> _Page text_:
====

The Butterfly Diaries, Volume 1
Four true stories of transformation told by four New Zealand writers.

  • Stories by Raewyn Alexander, Henrietta Bollinger, Owen Bullock and Phoebe Wright.
  • Foreword by Mike King
  • Edited by Miriam Larsen-Barr and Michelle Bolton

In Aotearoa, New Zealand, 1 in 6 people have suicidal thoughts each year. It is a normal human response to feel hopeless sometimes. It takes a great deal of distress tolerance, brute determination, skill development, support and understanding to survive the urge to act on those thoughts and feelings when they arise. But hardly anyone ever talks about suicidal thoughts and feelings, making it even harder for people to find out how to get through. The Butterfly Diaries gives voice to the stories of those who have been there and made it out alive. Sean, Jane, Mary and Brad have all been suicidal, survived their own suicide attempts and found their way to a place where they are glad to be living their lives. In The Butterfly Diaries they share how they strengthened their wings and learned to fly.

====

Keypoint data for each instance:
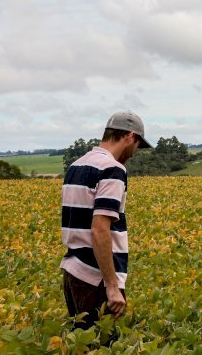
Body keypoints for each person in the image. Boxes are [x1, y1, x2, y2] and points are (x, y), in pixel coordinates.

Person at [60, 110, 152, 331]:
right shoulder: (112, 170)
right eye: (137, 144)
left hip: (73, 272)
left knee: (81, 348)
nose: (134, 152)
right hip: (96, 278)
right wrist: (112, 286)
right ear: (130, 136)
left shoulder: (76, 166)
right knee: (102, 352)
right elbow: (100, 229)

====

> _What this exercise asks_:
1. According to the book description, why is it even harder for people to find out how to get through suicidal thoughts and feelings? Answer in one to three sentences.
2. Who wrote the foreword, according to the book description?
3. Write out the book description from "In Aotearoa, New" to "learned to fly.".
Answer using only the book description, not the items.

> _Your responses_:
1. Hardly anyone ever talks about suicidal thoughts and feelings, which makes it even harder for people to find out how to get through.

2. Mike King

3.
In Aotearoa, New Zealand, 1 in 6 people have suicidal thoughts each year. It is a normal human response to feel hopeless sometimes. It takes a great deal of distress tolerance, brute determination, skill development, support and understanding to survive the urge to act on those thoughts and feelings when they arise. But hardly anyone ever talks about suicidal thoughts and feelings, making it even harder for people to find out how to get through. The Butterfly Diaries gives voice to the stories of those who have been there and made it out alive. Sean, Jane, Mary and Brad have all been suicidal, survived their own suicide attempts and found their way to a place where they are glad to be living their lives. In The Butterfly Diaries they share how they strengthened their wings and learned to fly.